Sport is never silent. The crack of the bat, the roar of the crowd, the "oof!" of a tennis pro connecting with the ball help us feel present -- even if, like the millions of us watching on TV, we're not. Yet even when we're at the event, we don't hear it all. In stadium sports, the cries of fans drown out the sounds on the field. At rowing events, the creak of oars and the gurgle of water, are muffled by distance or drowned by the noise of camera-copters. Viewers of this year's televised Olympics, though, will hear far more of it. At many events they'll be immersed in sounds that bring home the reality of sport as never before -- sounds never heard by live spectators and sometimes not even by participants.

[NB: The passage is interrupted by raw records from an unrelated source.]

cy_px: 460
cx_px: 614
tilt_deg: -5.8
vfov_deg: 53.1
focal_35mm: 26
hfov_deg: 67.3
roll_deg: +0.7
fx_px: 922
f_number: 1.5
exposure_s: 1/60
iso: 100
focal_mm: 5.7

Producing sound of Olympic proportions
A recent article in The Atlantic lays bare the magic behind creating the sound you hear from your television speakers during Olympic broadcasts.
"The television broadcasts from the Olympics aren't merely an act of capturing reality, but an act of creation." says Alexis Madrigal in "How the Gorgeous, Sometimes Fictional Sound of the Olympics Gets Made." "TV sporting events are something we make, and they have a tension at their core: On the one hand, we want to feel as if we watched from the stands, but on the other, we want a fidelity and intimacy that is better than any in-person spectating could be. Our desire is for the presentation of real life to actually be better than real life."

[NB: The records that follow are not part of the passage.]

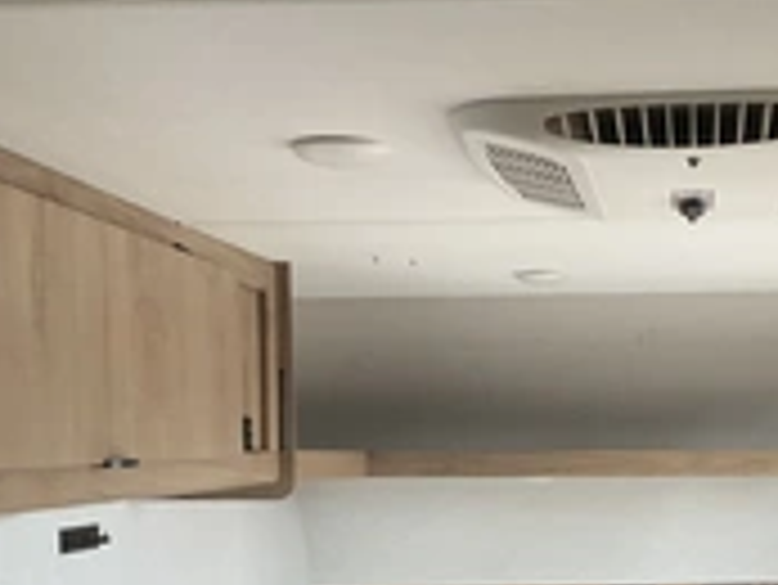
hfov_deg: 28.2
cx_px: 643
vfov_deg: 21.4
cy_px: 540
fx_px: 1507
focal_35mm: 67
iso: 64
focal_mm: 3
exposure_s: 1/114
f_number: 1.8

"This is most apparent on the soundtrack," adds Madrigal, "where dozens of just barely detectable decisions are made to manipulate your experience." Audio engineer Dennis Baxter, a 20-year Olympic veteran, is the man behind a lot of those decisions, and one who clearly will do whatever it takes to provide the best experience to viewers at home. "I truly believe that whatever tool it takes to deliver a high quality entertaining soundscape, it's all fair game," he says in the BBC documentary, The Sound of Sport, produced by Peregrine Andrews.
For Baxter, it's not enough to capture the sound of an archer shooting or the thud of the arrow striking its target--so he developed a recording technique that places a boundary-layer microphone (designed to be used on a surface instead of in free space) on the ground below the arrow's path to capture the faint sound of its flight -- something most spectators would otherwise never hear. Likewise for diving, Baxter places microphones above and below the water, and in the handrails the divers use as they walk up. As the divers reach the water, the sound mixers fade to the underwater microphones to bring the audience into the diver's isolated world.

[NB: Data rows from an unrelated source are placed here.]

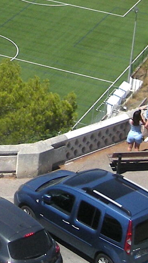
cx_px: -63
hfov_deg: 7.9
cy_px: -23
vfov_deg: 13.9
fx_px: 1052
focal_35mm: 151
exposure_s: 1/534
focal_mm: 5.7
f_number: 5.7
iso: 64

For some sports, sonic reality involves some reality-based fakery. In Olympic rowing, for example, "Helicopters and chase boats, which provide the visual coverage, completely wash out the sound of the boats, says Peregrine Andrews, writing about the sound of sport on Fastandwide.com. "If you heard nothing but the chase boats and helicopters, which you actually don't see on your TV, you would think that was wrong. So Dennis went out before the event and recorded clean oar sounds which he played in from a sampler over the shots of the competition. Real, no. Expected? Yes." (Andrews' essay includes some sonic examples.)
As involving as these sounds can be, U.S. listeners, at least, won't hear most of them over the announcers' incessant chatter and analysis. But hearing even some of them helps make this year's Olympic broadcasts more real than ever -- even if some of that reality is virtual.